Doch nicht nur im Ausland wird geholfen, auch in der Region setzt sich der Lions Club für das Gemeinwohl ein. In der Ostschweiz unterstütze man diverse, vor allem kleinere Projekte, sagt Günthart. Und weiter:
«Die meisten Projekte sind nicht so medienwirksam und finden daher eher im Hintergrund statt.»
So unterstützen die drei St.Galler Lions Clubs Gossau-Fürstenland, St.Gallen Dreilinden und St.Gallen-Mörschwil jährlich die «Dreamnight» im Walter Zoo Gossau: Für einen Abend im Jahr öffnet der Tierpark die Türen ganz exklusiv für Kinder und Jugendliche mit besonderen Bedürfnissen und deren Familien. Die St.Galler Lions helfen jeweils bei der Organisation und Finanzierung des Events.
Weiter unterstütze man öfters einzelne Projekte und Familien in Not, sagt Günthart. Im Juni etwa spendete der Lions Club Bad Ragaz gut 12'000 Franken für acht Familien aus der Region, die aufgrund der Coronapandemie einen schweren persönlichen Härtefall erlitten hatten. Derlei Projekte würden fast täglich von den regionalen Lions Clubs koordiniert werden, unterstreicht der 52-jährige Familienvater. Corona habe das Engagement der Schweizer und Liechtensteiner Lions dabei keineswegs gemindert – im Gegenteil: Da zuletzt viele Events und Meetings aufgrund von Corona abgesagt werden mussten, blieben die Jahreskassen der einzelnen Clubs weitgehend ungeöffnet: «Wir konnten dadurch fast mehr Projekte unterstützen als noch vor Corona», sagt Günthart.
Unterstützung in der Organisationsleitung erhält Günthart in diesem Jahr von einem Frauenquartett: Zum ersten Mal in der Geschichte der Schweizer Lions führen drei Frauen die einzelnen drei Distrikte an.

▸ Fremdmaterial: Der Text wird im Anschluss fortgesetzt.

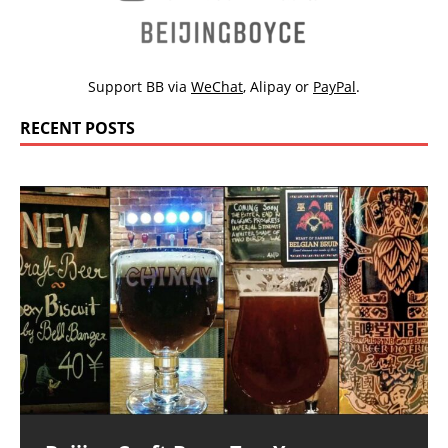
Support BB via
WeChat
,
Alipay
or
PayPal
.
RECENT POSTS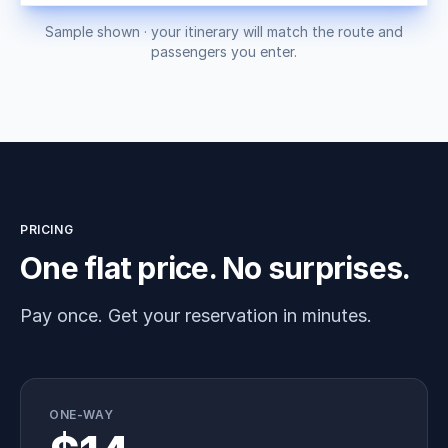
Sample shown · your itinerary will match the route and
passengers you enter.
PRICING
One flat price. No surprises.
Pay once. Get your reservation in minutes.
ONE-WAY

Mit Generalsekretärin Karin Engelmann ist das Vierergespann an Frauen um Präsident Günthart perfekt. Dieser witzelt:
«Ich bin von Damen umgeben, das ist sehr angenehm, aber natürlich auch eine Herausforderung.»
Die numerische Überlegenheit von Frauen in der Führung von Lions Club Schweiz-Liechtenstein zeige, dass derzeit ein regelrechter Aufbruch im Gange sei. Die Lions-Organisation sei zwar nach wie vor männerdominiert, allerdings konnte der Frauenanteil zuletzt von weit unter zehn Prozent auf über zwölf gesteigert werden, so der gebürtige St.Galler. Das liege daran, dass sich viele reine Männerclubs in den letzten Jahren auch Frauen geöffnet haben. Männerclubs haben bei den Lions eine lange Tradition, denn erst seit 1987 dürfen Frauen in Lions Clubs beitreten, 1988 entstand der erste Schweizer Lions Club mit weiblicher Beteiligung in Lausanne.
Früher wurde bei einzelnen Clubs gar Wert darauf gelegt, jeweils nur zwei Personen pro Berufsgattung pro Club zuzulassen. Dies mit der Intention, den unternehmerischen Austausch zu fördern. Das sei mittlerweile nicht mehr so, betont Günthart. Die Lions-Organisation habe sich in den letzten Jahren sehr geöffnet. Bei den Lions seien Menschen jeglichen Geschlechts oder Berufes, jeglicher Herkunft oder politischen Gesinnung willkommen:
«Wir sind offen für alle, die sich für das Gemeinwohl engagieren wollen.»